200900702/2/H1.
Datum uitspraak: 19 maart 2009
AFDELING
BESTUURSRECHTSPRAAK
Uitspraak van de voorzitter van de Afdeling bestuursrechtspraak van de Raad van State op de verzoeken om het treffen van een voorlopige voorziening (artikel 8:81 van de Algemene wet bestuursrecht) hangende het hoger beroep van onder meer:
[verzoekers], allen wonend te [woonplaats],
tegen de uitspraak van de rechtbank 's-Gravenhage van 15 december 2008 in zaken nrs. 08/7154 en 08/7153 in het geding tussen:
het college van burgemeester en wethouders van Schoonhoven.
Bij besluit van 26 juni 2007 heeft het college van burgemeester en wethouders van Schoonhoven (hierna: het college) aan [vergunninghoudster] bouwvergunning verleend voor het oprichten van tien eengezinswoningen op de percelen aan de Koninginnekruid en de Waterviolier, kadastraal bekend gemeente Schoonhoven, sectie E, nummer 1095, 1096 en 1099.
Bij besluit van 20 augustus 2008 heeft het college het door [verzoekers] daartegen gemaakte bezwaar gedeeltelijk gegrond verklaard, dat besluit herroepen en vrijstelling en bouwvergunning verleend voor het desbetreffende bouwplan.
Bij uitspraak van 15 december 2008, verzonden op 16 december 2008, heeft de rechtbank 's-Gravenhage (hierna: de rechtbank) het door [verzoekers] daartegen ingestelde beroep ongegrond verklaard.
Tegen deze uitspraak hebben [verzoekers] bij brief, bij de Raad van State ingekomen op 26 januari 2009, hoger beroep ingesteld. Voorts
hebben zij de voorzitter verzocht een voorlopige voorziening te treffen.

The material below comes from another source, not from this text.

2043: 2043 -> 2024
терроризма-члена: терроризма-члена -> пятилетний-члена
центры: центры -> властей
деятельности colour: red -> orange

De voorzitter heeft het verzoek ter zitting behandeld op 12 maart 2009, waar [3 verzoekers] in persoon en het college, vertegenwoordigd door drs. C.L. Mes en J. Kok, beiden ambtenaar in dienst van de gemeente, zijn verschenen. Voorts is daar [vergunninghoudster], vertegenwoordigd door mr. M.Y.C.L. de Wit, advocaat te Rotterdam, en ing. J. van der Bas, gehoord.
2.1. [verzoekers] hebben de voorzitter verzocht het besluit van 20 augustus 2008 te schorsen. Als spoedeisend belang dat daartoe noopt hebben zij aangevoerd dat zonder zodanige voorziening in april 2009 met de bouw van de woningen een aanvang zal worden gemaakt en daarmee onomkeerbare omstandigheden in het leven worden geroepen.
2.2. Ter zitting is zijdens [vergunninghoudster] medegedeeld dat twee van de tien woningen schriftelijk zijn verkocht, voor vier andere belangstelling bestaat en met de bouw eerst zal worden begonnen, wanneer er zeven zijn verkocht.
2.3. Nu dat nog niet het geval is en derhalve niet aannemelijk is dat op korte termijn met de bouw zal worden begonnen, is van spoedeisend belang bij de verzochte voorziening niet gebleken en dient het verzoek reeds om die reden te worden afgewezen.
2.4. Voor een proceskostenveroordeling bestaat geen aanleiding.
De voorzitter van de Afdeling bestuursrechtspraak van de Raad van State:
Aldus vastgesteld door mr. R.W.L. Loeb, als voorzitter, in tegenwoordigheid van mr. T. van Goeverden-Clarenbeek, ambtenaar van Staat.